In the first installment of this two-part blog, we talked about a few leafy greens used in Indonesian cooking that are also commonly used in East and Southeast Asian cuisines. 

In this second part, we’ll highlight a few vegetables that are used in Indonesia and the Malay archipelago, but which don’t really feature much in your typical Thai or Chinese restaurant – cassava leaves, papaya leaves, and sweet potato leaves.

Daun Singkong or Cassava Leaves

Oleh Forest & Kim Starr, CC BY 3.0, https://commons.wikimedia.org/w/index.php?curid=6178780

Daun singkong is a delicious, popular vegetable in Indonesia which literally means “cassava leaves”, or “tapioca leaves”. In Malay, it’s called pucuk ubi, and in both Indonesia and Singapore, it’s served in virtually every Padang restaurant out there. Here, it’s almost always served as gulai daun singkong, where it’s cooked in a rich coconut-based curry.

In Indonesia, all the edible parts of the cassava plant are used, from the tuber to the leaves, as it’s easy to grow in this region.
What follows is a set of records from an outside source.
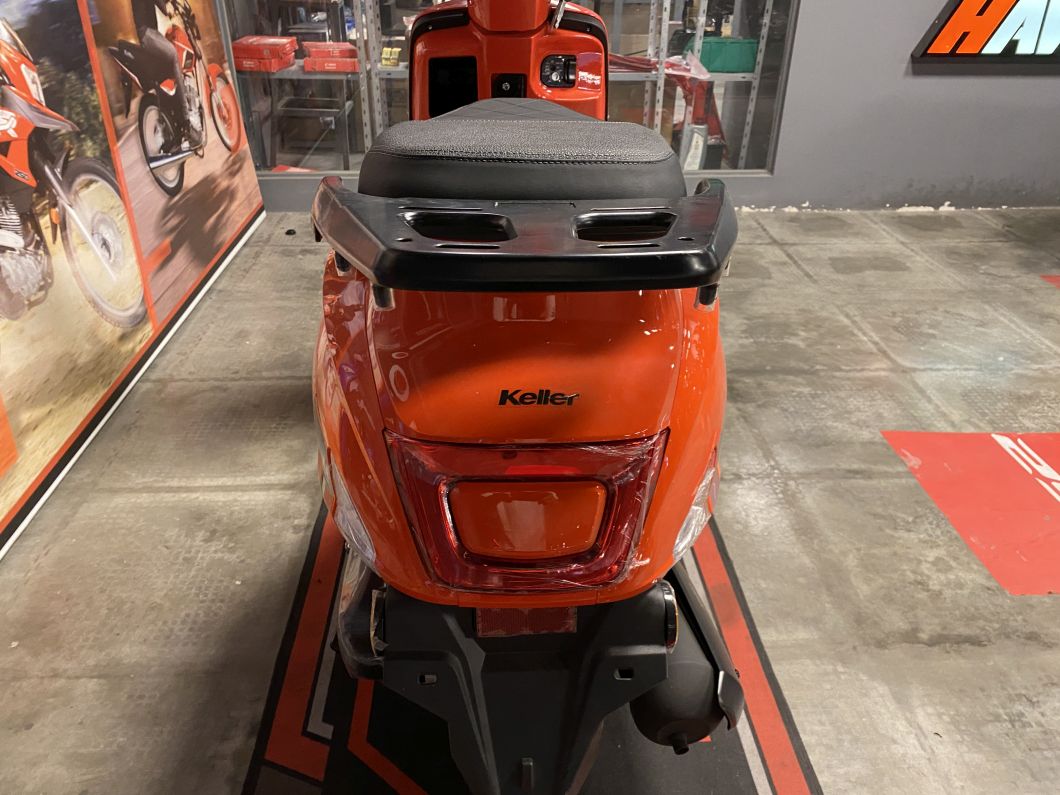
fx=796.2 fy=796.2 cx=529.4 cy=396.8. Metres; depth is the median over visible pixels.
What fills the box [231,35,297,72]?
red box
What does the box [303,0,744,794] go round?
motor scooter
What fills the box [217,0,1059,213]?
wall
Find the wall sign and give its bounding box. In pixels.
[909,0,1059,63]
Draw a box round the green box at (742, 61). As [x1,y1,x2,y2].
[698,36,757,73]
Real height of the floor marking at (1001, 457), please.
0.005 m
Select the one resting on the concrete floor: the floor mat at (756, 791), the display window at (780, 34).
the floor mat at (756, 791)
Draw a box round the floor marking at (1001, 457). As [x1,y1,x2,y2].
[881,429,1059,595]
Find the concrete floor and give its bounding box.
[0,207,1059,792]
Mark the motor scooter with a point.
(595, 424)
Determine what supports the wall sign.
attached to the wall at (925, 81)
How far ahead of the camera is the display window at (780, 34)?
3.53 m
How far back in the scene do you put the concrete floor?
1.85 m
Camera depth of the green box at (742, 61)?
4.15 m
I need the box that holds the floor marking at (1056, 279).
[1040,274,1059,288]
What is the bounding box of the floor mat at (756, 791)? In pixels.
[244,494,817,794]
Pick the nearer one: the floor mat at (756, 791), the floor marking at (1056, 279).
the floor mat at (756, 791)
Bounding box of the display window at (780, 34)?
[225,1,799,176]
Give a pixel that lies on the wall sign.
(936, 34)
The leaves are a dark, pale green colour, and it generally has a larger stem compared to the leaves. When cooking, it can sometimes get tough and fibrous, so it’s important that it’s cooked long enough for it to soften, by adding some water to wilt it beforehand.

Daun Pepaya or Papaya Leaves

Oleh Joydeep – Karya sendiri, CC BY-SA 3.0, https://commons.wikimedia.org/w/index.php?curid=20260754

Less common than daun singkong, daun pepaya or papaya leaves is another tropical vegetable that’s sometimes used in Indonesian stir-fries or gravy. Here, young papaya leaves are used, and they’re usually a light green colour and are fan-shaped if unbroken. The leaves are all connected to one another, resemble little hills and valleys between each leaf.

Daun pepaya can be difficult to cook and is an acquired taste, with a slight bitterness that might be unpalatable to some. It’s different from another vegetable of a similar name – daun pepaya jepang or Japanese papaya leaves, which is actually tree spinach and is popular in Indonesia these days, frequently stir-fried to make tumis daun pepaya jepang.

Daun ubi jalar or Sweet Potato Leaves

By Dinesh Valke from Thane, India – Genasu gadde (Kannada: ಗೆಣಸು ಗಡ್ಡೆ), CC BY-SA 2.0, https://commons.wikimedia.org/w/index.php?curid=112290511

Daun ubi jalar or sweet potato leaves are, like daun singkong, another plant mostly known for its tubers but whose leaves are also consumed in Indonesia and the rest of Asia. And like cassava, sweet potatoes are sometimes thought of a ‘wartime food’, but it’s easy to grow and was therefore a staple during World War 2, when there was a shortage of rice.

Like its tuber, sweet potato leaves are slightly sweet. The leaves are large and fan-like and heart-shaped, and about half the length of each stem. Unlike daun pepaya, it’s easy to cook and can easily be stir-fried or cooked in soups. I usually do a simple tumis daun ubi jalar, in which I stir-fry the leaves with shallots, garlic and chillies.